US & EU Informatics Leaders Collaborate on Health IT Policy

By Matthew Dublin

The ARGOS eHealth Consortium, a project funded by the European Commission to develop and promote common methods for responding to global "eHealth" (healthcare practice supported by electronic processes and communication) challenges, held a final meeting this week in Budapest. The ARGOS meeting was intended to foster agreement among health information technology, or HIT, leaders in Europe and the US. More than 75 participants attended the final meeting, including the US Department of Health and Human Services' Office of the National Coordinator on Health Information Technology.

The attendees finalized a series of recommendations in the following areas:

Interoperability in eHealth and HIT, and certification of Electronic Health Record systems, or EHRs

Defining a common, consistent approach and identifying indicators and tools for measuring adoption, usage, and benefits of HIT and eHealth

Simulating human physiology and diseases with a focus on development of the Virtual Physiological Human and its use to support diagnosis and treatment of rare diseases

Workforce and e-health capacity-building to address current and projected global shortages of individuals trained to develop, implement, maintain, and use HIT and EHRs

According to the American College of Medical Informatics board chair Nancy Lorenzi, a professor of Biomedical Informatics at Vanderbilt University School of Medicine, "the world is increasingly more interconnected, and information and communication technologies are supporting these interconnections." Lorenzi added, "Cooperative efforts such as ARGOS support investigations to address health policy challenges in a world that is becoming virtually border-less in terms of health care."

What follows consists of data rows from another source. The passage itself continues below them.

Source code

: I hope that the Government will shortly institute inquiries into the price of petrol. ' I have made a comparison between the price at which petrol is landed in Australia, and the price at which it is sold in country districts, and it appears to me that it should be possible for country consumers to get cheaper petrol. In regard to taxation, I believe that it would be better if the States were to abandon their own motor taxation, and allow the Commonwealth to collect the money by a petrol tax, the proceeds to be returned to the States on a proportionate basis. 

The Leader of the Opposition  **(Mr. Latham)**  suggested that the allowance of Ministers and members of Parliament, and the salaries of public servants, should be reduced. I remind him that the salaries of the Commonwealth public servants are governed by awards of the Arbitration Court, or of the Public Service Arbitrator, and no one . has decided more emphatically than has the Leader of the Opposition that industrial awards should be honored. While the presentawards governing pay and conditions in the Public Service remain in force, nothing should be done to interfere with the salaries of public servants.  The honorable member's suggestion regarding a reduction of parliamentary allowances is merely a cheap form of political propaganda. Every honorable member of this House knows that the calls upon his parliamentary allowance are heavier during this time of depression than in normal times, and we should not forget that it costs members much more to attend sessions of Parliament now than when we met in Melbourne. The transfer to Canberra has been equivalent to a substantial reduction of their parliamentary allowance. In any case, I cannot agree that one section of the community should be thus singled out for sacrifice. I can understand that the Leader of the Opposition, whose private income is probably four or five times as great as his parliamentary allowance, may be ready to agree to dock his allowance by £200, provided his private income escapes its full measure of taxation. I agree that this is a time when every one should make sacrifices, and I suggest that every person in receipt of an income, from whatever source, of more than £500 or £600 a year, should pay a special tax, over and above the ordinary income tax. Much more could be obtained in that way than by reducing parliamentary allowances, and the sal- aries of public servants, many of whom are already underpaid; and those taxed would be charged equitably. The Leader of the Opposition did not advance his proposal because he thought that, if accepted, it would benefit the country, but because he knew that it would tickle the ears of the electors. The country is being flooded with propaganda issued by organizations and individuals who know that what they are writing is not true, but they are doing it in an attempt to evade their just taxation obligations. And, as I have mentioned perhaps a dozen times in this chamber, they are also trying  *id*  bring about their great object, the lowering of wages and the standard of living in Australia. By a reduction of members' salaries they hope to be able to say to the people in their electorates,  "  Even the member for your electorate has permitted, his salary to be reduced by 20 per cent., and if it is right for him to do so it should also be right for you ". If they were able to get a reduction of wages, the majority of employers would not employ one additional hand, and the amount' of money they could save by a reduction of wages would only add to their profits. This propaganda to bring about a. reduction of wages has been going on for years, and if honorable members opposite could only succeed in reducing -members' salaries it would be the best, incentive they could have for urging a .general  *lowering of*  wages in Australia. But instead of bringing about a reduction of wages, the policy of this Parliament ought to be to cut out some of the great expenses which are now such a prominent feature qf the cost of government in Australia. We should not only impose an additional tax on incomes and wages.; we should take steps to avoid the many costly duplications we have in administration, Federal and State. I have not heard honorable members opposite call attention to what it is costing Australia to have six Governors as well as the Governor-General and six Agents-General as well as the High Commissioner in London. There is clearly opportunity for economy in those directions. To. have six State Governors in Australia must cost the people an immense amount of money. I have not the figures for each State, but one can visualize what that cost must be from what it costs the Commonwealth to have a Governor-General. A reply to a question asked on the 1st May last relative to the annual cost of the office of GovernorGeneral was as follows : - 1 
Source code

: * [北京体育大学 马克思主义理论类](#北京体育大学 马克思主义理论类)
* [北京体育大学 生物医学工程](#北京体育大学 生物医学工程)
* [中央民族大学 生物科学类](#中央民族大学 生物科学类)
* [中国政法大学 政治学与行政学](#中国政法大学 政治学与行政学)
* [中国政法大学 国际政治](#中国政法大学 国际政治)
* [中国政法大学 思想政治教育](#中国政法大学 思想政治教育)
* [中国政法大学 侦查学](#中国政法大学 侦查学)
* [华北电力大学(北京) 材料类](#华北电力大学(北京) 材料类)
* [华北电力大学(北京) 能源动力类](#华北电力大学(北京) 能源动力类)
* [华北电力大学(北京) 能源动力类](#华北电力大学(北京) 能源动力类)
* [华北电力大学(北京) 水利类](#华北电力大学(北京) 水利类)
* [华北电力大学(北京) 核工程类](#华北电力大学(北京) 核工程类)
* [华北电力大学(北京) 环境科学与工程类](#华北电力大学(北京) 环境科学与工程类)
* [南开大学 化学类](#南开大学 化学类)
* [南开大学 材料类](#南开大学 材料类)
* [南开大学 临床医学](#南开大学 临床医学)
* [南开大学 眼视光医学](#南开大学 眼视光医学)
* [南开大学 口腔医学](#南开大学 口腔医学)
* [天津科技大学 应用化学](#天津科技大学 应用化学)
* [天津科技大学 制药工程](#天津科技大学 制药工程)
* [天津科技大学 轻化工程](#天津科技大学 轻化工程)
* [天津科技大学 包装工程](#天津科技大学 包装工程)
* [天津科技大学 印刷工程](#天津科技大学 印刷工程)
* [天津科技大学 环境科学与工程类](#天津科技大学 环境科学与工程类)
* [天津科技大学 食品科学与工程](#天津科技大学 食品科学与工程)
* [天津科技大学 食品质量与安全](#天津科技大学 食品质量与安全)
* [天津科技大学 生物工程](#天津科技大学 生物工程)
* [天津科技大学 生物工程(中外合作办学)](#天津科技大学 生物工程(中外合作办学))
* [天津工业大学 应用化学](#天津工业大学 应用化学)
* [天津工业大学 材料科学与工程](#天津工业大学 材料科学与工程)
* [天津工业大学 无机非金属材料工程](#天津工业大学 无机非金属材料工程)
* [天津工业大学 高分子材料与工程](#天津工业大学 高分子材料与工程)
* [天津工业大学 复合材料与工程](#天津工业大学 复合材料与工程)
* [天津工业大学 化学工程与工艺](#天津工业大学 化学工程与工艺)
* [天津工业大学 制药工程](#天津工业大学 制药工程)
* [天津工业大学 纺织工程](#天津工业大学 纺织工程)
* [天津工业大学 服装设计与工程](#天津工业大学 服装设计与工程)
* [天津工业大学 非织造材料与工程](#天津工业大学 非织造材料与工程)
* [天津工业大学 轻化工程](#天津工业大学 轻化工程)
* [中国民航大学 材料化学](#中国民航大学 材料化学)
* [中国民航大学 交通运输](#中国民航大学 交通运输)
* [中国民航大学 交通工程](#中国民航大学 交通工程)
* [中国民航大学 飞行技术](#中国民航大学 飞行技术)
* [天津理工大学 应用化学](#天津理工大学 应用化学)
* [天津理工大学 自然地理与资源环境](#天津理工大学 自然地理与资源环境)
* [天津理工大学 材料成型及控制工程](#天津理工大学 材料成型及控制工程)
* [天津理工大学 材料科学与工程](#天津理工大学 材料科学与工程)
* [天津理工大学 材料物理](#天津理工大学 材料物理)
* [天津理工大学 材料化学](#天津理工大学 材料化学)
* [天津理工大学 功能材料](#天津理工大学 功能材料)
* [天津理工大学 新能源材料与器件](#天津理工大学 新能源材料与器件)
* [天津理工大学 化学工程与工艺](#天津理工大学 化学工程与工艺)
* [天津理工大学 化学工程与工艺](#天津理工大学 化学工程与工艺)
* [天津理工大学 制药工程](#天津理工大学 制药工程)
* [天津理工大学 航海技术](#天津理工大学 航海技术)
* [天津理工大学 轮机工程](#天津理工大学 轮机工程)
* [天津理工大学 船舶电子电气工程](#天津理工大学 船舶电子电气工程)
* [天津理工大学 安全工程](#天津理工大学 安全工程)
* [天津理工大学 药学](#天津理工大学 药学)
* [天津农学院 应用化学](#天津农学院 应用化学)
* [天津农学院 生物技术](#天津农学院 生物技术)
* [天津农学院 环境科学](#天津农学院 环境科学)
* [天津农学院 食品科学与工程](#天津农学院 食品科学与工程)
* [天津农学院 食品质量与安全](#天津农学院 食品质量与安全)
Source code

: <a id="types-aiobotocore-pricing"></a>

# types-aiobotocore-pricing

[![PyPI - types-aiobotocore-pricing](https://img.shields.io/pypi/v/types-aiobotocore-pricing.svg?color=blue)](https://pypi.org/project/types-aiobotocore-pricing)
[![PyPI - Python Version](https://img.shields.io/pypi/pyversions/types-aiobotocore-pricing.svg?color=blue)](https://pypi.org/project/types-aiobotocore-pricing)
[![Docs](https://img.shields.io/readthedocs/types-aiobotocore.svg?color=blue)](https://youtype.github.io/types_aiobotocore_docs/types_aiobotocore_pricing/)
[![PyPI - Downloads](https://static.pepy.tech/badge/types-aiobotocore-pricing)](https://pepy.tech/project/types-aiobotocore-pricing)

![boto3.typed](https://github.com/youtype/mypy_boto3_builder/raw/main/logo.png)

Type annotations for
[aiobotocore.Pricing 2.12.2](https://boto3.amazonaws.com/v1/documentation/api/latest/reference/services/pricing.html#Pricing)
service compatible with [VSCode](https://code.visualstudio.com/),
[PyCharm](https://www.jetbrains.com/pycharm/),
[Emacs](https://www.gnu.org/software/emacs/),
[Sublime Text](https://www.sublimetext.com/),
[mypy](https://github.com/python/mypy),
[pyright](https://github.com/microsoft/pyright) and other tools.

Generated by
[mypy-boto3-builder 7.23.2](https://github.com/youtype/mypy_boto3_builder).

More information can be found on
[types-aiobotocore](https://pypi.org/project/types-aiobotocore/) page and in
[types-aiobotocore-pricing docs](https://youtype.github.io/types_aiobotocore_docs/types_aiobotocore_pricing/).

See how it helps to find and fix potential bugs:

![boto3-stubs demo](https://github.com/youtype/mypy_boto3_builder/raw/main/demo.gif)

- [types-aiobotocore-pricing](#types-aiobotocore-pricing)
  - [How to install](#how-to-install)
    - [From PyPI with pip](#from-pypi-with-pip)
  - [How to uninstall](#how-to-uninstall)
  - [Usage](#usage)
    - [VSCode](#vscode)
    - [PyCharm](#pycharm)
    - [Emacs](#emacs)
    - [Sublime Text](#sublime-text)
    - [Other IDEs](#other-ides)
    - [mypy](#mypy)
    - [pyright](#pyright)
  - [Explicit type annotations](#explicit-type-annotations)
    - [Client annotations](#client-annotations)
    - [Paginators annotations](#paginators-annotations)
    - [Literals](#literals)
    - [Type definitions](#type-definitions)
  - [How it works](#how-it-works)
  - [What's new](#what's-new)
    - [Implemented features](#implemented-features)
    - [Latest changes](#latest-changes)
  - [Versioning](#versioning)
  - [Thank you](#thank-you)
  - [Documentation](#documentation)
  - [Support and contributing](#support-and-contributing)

The idea is that the ARGOS recommendations will ultimately be synthesized to develop coordinated policy actions to implement both the Europe and the US.

Meryl Bloomrosen, AMIA vice president for Policy and Government Relations, explained AMIA's role as the US convener of ARGOS, saying, "AMIA and its members have worked on interoperability, standards, benefits of health information technology, and workforce issues for decades. ... AMIA welcomes the recently signed Memorandum of Understanding between the US Dept. of Health and Human Services and the EU because it promotes a common approach on the interoperability of EHRs and education programs for information technology and health professionals. The more interoperability that exists in health IT, the greater the consistency is in quality of care delivered to patients."

The "Memorandum of Understanding" was signed late last year by the vice president of the European Commission Neelie Kroes and the US Secretary of Health and Human Services Kathleen Sebelius to promote a common approach on the interoperability of electronic health records and on education programs for information technology and health professionals.